TASK STATEMENT: Let the answer be the lines from the one with "诗人彭星丞，尝述赵笏君为梦白" to the end of the entries, copied exactly with both boundary lines kept.

=== Begin Enclosure ===

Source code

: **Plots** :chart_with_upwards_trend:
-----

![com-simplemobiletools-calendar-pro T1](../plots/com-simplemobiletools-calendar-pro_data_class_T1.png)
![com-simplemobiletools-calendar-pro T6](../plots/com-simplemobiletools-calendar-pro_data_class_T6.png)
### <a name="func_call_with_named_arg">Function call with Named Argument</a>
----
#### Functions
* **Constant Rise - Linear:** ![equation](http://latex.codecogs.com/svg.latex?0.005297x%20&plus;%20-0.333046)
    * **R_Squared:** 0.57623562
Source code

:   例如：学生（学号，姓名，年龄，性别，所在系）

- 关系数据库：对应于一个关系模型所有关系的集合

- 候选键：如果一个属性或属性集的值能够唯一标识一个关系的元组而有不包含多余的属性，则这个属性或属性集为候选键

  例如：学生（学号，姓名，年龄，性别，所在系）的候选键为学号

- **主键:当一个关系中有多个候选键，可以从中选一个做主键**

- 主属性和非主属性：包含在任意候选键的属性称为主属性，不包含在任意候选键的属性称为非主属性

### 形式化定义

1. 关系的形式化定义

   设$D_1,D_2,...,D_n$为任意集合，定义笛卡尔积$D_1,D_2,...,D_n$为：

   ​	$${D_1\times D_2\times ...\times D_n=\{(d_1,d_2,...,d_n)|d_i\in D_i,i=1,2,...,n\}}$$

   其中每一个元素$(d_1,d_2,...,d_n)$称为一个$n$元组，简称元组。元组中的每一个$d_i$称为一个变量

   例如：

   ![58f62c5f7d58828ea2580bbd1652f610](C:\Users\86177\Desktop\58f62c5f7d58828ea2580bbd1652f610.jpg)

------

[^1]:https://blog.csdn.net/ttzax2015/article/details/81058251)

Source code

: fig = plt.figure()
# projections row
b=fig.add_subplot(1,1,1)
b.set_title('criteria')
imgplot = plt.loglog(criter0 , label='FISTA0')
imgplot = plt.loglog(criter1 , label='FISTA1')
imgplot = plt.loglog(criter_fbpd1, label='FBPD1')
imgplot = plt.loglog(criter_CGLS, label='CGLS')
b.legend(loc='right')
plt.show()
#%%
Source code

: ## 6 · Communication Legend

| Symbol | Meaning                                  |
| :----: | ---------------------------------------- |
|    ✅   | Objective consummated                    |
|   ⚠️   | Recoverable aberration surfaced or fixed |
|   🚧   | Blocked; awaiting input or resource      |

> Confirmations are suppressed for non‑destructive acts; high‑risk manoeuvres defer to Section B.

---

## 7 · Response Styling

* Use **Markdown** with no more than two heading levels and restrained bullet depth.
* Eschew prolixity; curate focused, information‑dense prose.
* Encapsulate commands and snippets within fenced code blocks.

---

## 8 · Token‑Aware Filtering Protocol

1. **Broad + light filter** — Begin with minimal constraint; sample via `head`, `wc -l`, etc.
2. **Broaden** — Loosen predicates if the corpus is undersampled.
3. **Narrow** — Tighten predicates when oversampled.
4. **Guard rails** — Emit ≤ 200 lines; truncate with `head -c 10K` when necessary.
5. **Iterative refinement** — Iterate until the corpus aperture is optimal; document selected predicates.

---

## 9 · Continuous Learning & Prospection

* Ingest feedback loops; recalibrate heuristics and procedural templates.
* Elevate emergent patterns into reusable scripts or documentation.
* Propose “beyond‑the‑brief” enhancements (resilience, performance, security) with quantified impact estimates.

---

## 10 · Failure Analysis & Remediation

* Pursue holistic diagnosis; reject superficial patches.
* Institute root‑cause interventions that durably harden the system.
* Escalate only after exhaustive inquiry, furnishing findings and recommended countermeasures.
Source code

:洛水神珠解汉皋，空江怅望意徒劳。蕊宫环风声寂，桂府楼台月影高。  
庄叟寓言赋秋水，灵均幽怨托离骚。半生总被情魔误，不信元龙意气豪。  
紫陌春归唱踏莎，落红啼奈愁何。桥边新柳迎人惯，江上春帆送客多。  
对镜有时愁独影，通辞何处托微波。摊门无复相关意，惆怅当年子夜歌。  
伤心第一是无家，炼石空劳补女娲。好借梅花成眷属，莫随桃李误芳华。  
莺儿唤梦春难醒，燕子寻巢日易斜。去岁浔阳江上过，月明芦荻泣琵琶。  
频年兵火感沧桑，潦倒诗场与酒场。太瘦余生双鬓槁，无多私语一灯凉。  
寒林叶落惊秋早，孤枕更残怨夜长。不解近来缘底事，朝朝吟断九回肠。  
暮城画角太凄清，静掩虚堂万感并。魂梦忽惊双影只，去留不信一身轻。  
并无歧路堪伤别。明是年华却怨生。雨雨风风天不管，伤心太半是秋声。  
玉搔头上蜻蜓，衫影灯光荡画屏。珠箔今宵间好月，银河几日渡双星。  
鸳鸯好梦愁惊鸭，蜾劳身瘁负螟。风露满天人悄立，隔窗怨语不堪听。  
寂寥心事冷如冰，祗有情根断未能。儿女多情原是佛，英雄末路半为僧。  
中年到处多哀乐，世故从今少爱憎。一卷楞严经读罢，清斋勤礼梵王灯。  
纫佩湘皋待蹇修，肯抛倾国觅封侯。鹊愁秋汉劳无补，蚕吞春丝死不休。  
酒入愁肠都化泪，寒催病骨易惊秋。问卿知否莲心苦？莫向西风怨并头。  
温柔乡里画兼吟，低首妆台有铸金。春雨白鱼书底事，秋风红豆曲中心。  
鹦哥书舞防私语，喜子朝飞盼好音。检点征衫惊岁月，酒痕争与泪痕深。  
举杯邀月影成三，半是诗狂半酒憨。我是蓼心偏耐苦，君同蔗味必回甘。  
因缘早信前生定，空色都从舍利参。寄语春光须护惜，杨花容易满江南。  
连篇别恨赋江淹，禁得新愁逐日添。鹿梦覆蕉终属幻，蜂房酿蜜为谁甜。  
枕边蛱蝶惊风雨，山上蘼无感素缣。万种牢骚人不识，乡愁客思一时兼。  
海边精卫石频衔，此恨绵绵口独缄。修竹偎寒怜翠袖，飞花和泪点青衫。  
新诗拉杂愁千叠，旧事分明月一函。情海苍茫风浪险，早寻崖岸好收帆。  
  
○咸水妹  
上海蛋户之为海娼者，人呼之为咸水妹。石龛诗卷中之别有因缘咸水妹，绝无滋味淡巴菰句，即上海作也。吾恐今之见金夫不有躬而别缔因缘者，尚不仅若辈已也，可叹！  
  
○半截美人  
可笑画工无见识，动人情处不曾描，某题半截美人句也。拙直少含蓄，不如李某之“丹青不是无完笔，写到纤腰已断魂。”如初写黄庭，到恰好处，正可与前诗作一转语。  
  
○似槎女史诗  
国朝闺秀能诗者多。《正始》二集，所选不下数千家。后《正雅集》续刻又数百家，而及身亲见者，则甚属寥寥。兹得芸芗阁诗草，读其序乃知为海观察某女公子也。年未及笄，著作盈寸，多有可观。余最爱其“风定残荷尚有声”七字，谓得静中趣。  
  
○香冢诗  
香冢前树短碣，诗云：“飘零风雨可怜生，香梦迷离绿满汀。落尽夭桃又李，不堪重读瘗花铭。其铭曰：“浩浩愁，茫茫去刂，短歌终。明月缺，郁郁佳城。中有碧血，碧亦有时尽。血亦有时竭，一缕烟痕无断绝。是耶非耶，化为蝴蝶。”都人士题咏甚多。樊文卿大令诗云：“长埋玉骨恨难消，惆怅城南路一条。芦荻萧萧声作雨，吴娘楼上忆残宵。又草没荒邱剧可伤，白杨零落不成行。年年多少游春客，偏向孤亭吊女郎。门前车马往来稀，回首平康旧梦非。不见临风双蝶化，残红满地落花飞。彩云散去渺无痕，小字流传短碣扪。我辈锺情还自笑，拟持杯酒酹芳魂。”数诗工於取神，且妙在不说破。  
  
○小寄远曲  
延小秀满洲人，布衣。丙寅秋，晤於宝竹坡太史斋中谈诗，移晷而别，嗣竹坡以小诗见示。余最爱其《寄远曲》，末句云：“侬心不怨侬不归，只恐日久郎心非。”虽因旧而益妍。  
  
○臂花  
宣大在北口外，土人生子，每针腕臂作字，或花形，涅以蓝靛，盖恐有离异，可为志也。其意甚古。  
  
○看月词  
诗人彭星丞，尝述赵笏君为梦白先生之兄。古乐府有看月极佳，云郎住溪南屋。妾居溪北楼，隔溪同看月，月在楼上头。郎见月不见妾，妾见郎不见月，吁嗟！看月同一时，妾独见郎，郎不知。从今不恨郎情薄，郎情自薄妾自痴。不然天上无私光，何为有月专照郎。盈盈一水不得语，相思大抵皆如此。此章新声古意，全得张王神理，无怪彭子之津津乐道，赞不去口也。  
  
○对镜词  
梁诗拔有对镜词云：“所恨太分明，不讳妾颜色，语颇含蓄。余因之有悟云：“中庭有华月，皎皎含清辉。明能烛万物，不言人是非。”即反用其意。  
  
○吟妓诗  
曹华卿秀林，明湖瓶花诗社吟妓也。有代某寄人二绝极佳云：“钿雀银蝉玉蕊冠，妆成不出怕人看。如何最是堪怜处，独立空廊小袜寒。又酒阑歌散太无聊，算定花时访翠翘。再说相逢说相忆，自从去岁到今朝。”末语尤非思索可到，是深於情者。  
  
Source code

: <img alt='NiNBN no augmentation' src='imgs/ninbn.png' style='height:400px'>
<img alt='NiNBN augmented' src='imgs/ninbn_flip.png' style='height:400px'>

=== End Enclosure ===

ANSWER TO THE EXERCISE:
诗人彭星丞，尝述赵笏君为梦白先生之兄。古乐府有看月极佳，云郎住溪南屋。妾居溪北楼，隔溪同看月，月在楼上头。郎见月不见妾，妾见郎不见月，吁嗟！看月同一时，妾独见郎，郎不知。从今不恨郎情薄，郎情自薄妾自痴。不然天上无私光，何为有月专照郎。盈盈一水不得语，相思大抵皆如此。此章新声古意，全得张王神理，无怪彭子之津津乐道，赞不去口也。  
  
○对镜词  
梁诗拔有对镜词云：“所恨太分明，不讳妾颜色，语颇含蓄。余因之有悟云：“中庭有华月，皎皎含清辉。明能烛万物，不言人是非。”即反用其意。  
  
○吟妓诗  
曹华卿秀林，明湖瓶花诗社吟妓也。有代某寄人二绝极佳云：“钿雀银蝉玉蕊冠，妆成不出怕人看。如何最是堪怜处，独立空廊小袜寒。又酒阑歌散太无聊，算定花时访翠翘。再说相逢说相忆，自从去岁到今朝。”末语尤非思索可到，是深於情者。  
  
Source code

: <img alt='NiNBN no augmentation' src='imgs/ninbn.png' style='height:400px'>
<img alt='NiNBN augmented' src='imgs/ninbn_flip.png' style='height:400px'>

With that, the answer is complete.